Legislação exige prescrições claras e legíveis. Diante de dúvidas, a conduta correta é buscar esclarecimento com o prescritor antes da dispensação — e não ceder à pressão do paciente.
Fonte: CFF · Foto: Reprodução
Relatos de farmacêuticos sobre situações envolvendo receitas ilegíveis continuam sendo frequentes em farmácias de todo o país. Em muitos casos, o paciente chega ao estabelecimento sem conseguir entender o que foi prescrito e espera que o farmacêutico “decifre” a letra do profissional de saúde. Quando isso não acontece, não são raras as situações de desentendimento e até episódios de grosseria contra quem está no balcão.

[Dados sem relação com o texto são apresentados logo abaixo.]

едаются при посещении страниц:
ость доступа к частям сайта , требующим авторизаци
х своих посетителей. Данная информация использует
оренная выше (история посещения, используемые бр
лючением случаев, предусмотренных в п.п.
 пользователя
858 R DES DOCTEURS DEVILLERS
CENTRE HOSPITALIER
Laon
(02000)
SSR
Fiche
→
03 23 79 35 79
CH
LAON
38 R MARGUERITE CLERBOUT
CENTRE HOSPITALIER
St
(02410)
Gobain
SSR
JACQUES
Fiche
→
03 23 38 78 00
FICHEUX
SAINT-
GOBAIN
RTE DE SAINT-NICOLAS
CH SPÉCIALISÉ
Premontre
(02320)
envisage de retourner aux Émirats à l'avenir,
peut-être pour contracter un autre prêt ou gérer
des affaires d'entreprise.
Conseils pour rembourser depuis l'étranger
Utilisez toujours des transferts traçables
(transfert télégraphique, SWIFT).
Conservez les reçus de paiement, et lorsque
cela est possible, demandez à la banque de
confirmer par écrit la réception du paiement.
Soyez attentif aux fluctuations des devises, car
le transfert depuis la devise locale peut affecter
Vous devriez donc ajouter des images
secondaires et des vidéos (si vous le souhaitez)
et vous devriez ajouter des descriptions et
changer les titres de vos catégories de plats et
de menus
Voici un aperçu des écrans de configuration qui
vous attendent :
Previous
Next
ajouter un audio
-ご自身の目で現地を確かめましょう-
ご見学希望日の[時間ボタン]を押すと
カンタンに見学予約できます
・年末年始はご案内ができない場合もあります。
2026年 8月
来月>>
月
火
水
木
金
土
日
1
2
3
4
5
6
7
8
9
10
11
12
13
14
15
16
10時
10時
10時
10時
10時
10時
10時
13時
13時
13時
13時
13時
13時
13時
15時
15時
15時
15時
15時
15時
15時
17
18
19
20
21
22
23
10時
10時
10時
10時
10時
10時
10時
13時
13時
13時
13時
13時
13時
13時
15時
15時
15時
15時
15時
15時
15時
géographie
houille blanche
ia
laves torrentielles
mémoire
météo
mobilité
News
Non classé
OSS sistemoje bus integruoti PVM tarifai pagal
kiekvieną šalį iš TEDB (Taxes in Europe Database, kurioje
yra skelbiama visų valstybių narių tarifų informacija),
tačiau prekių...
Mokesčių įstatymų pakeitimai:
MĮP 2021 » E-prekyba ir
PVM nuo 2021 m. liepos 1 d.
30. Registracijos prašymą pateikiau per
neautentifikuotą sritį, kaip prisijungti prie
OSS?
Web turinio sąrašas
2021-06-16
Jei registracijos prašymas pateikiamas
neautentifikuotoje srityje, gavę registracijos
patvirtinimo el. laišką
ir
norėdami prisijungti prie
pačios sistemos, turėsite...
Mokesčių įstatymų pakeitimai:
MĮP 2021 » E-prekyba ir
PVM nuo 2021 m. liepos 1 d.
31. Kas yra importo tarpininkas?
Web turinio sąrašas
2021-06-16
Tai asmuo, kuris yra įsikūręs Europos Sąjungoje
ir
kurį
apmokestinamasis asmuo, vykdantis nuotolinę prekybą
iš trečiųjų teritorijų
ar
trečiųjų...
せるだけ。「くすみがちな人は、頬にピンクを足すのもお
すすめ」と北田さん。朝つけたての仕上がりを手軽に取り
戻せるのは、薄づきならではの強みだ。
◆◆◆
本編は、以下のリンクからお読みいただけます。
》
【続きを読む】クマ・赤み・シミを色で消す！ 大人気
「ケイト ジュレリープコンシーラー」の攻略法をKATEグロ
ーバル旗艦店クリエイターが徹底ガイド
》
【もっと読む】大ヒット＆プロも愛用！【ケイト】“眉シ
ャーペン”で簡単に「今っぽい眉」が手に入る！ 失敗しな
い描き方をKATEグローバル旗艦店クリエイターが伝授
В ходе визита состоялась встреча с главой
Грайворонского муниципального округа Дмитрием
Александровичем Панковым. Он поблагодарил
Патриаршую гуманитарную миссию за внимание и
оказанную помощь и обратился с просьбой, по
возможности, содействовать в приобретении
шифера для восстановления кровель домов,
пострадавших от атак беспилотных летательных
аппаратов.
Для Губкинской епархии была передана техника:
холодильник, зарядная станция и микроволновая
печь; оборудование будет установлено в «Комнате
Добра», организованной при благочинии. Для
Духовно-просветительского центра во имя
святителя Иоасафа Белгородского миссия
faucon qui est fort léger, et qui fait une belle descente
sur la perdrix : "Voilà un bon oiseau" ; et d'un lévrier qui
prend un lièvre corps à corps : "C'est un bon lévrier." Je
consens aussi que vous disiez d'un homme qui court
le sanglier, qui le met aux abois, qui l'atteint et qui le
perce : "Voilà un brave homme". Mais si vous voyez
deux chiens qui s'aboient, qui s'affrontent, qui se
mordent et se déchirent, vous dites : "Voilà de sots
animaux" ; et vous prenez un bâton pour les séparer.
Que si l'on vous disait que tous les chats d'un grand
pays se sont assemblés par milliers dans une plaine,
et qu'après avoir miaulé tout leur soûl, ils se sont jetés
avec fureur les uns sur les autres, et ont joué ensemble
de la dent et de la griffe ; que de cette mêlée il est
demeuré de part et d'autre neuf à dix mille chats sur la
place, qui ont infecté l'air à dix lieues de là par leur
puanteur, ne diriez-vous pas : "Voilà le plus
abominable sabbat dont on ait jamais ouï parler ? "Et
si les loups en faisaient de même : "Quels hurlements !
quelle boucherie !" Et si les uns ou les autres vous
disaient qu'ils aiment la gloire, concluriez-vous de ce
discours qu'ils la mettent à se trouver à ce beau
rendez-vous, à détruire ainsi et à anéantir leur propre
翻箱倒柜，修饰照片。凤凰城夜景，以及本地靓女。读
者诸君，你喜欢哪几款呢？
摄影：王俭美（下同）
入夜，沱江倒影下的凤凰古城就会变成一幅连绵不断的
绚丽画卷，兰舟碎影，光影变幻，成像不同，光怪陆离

Por que dispensar com dúvida é arriscado
A dispensação de um medicamento diferente do que foi prescrito pode causar falha no tratamento, reações adversas, intoxicações e outros eventos que colocam a saúde em risco. Essa medida protege tanto o paciente quanto o próprio profissional.
O que diz a legislação
Base legal da recusa à receita ilegível
• Lei nº 5.991/1973: somente pode ser aviada a receita escrita de modo legível, em língua portuguesa, com tinta e com todas as informações para identificação do paciente, do prescritor e do medicamento
• Lei nº 13.021/2014: reconhece a farmácia como estabelecimento de saúde e atribui ao farmacêutico a responsabilidade de avaliar a prescrição antes da dispensação
• Código de Ética Farmacêutica — Resolução CFF nº 724/2022: diante de prescrição ilegível ou incompleta, o farmacêutico não deve dispensar o medicamento até que as informações sejam esclarecidas
Prescrição eletrônica e receitas manuscritas
A crescente utilização de prescrições eletrônicas tem contribuído para reduzir esse tipo de problema, com informações padronizadas e legíveis. Ainda assim, as receitas manuscritas continuam fazendo parte da rotina de muitos serviços de saúde. Nesses casos, é fundamental que o prescritor registre corretamente o nome do medicamento, a concentração, a dose, a posologia e a duração do tratamento.
Orientação ao paciente
Nunca tente interpretar sozinho uma receita nem pressione o farmacêutico a fornecer um medicamento quando houver dúvidas sobre a prescrição. Se o documento não puder ser compreendido com segurança, o mais indicado é retornar ao profissional que o emitiu para solicitar os esclarecimentos necessários.
Em segurança do paciente, não há espaço para adivinhações. Há espaço para responsabilidade, comunicação clara e respeito ao trabalho de cada profissional.